On the other hand, there's the optimistic pivot: The convenient media narrative has been that it's going to be a tough cycle for Democrats, when the truth is: it's going to be a tough cycle for incumbents. Evan Bayh was going to waltz to another term, and his star was probably going to keep rising to Lieberman status, and no one besides he and his corporate interests really wanted that to happen. So now the former-Senator-turned-lobbyist-current-Republican-candidate is the prohibitive favorite, and the convenient media narrative will be that the Democrats are going to lose the seat because Indiana's not really a blue state that went for Obama. If the Indiana state party can find the right candidate--one with enough populist rage burning inside to begin immediately campaigning aggressively against any and all things corporate (like a good little socialist in touch with the true righteousness of the arc of time), the midwest could have its workers' revolution. He or she could come out of nowhere, and be swept into the US Senate on the furious wave of the people.

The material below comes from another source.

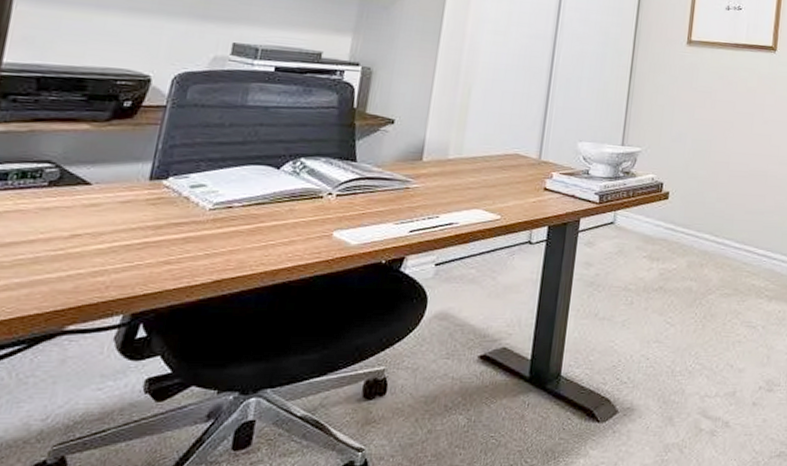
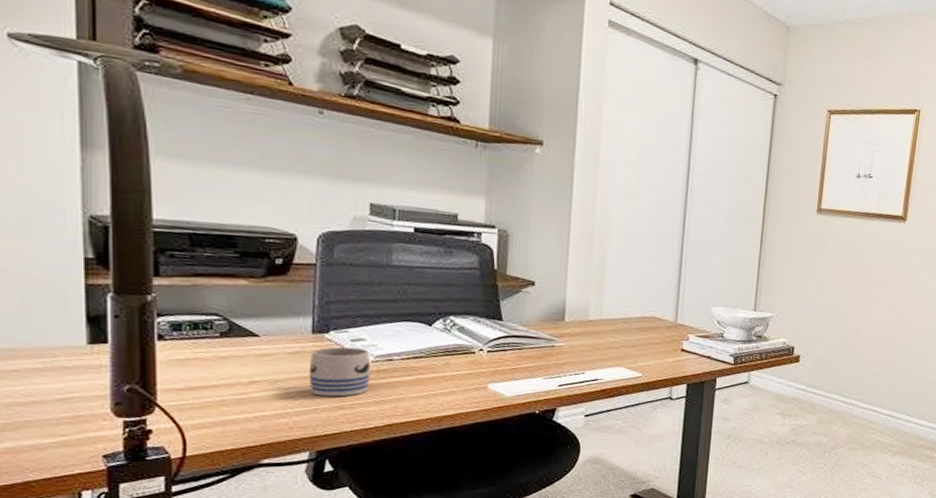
mug: none [136,194,208,250] -> present [308,347,371,397]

It could be anywhere, though. It could happen in any midterm state, on any or either side of the country: men and women with the energy to fight the established order of things could convince enough of their family and friends to create a true political force in favor of equality--beginning with the tenets of economic equality, and branching that ethos to true civil equality. To become the very free rights society Americans like to think they were born to bare unto the world.
America really is ripe for its socialist revolution. But we're too afraid to let a few heads role. So we'll lose it to the Christian herds; we'll fall again to serfdom.
The Democrats will likely concede this seat without anything remote of a real political fight.
These days, my concerns have more or less nothing to do with Democrats' Senate composition: I'm mostly concerned about my iron deficiency.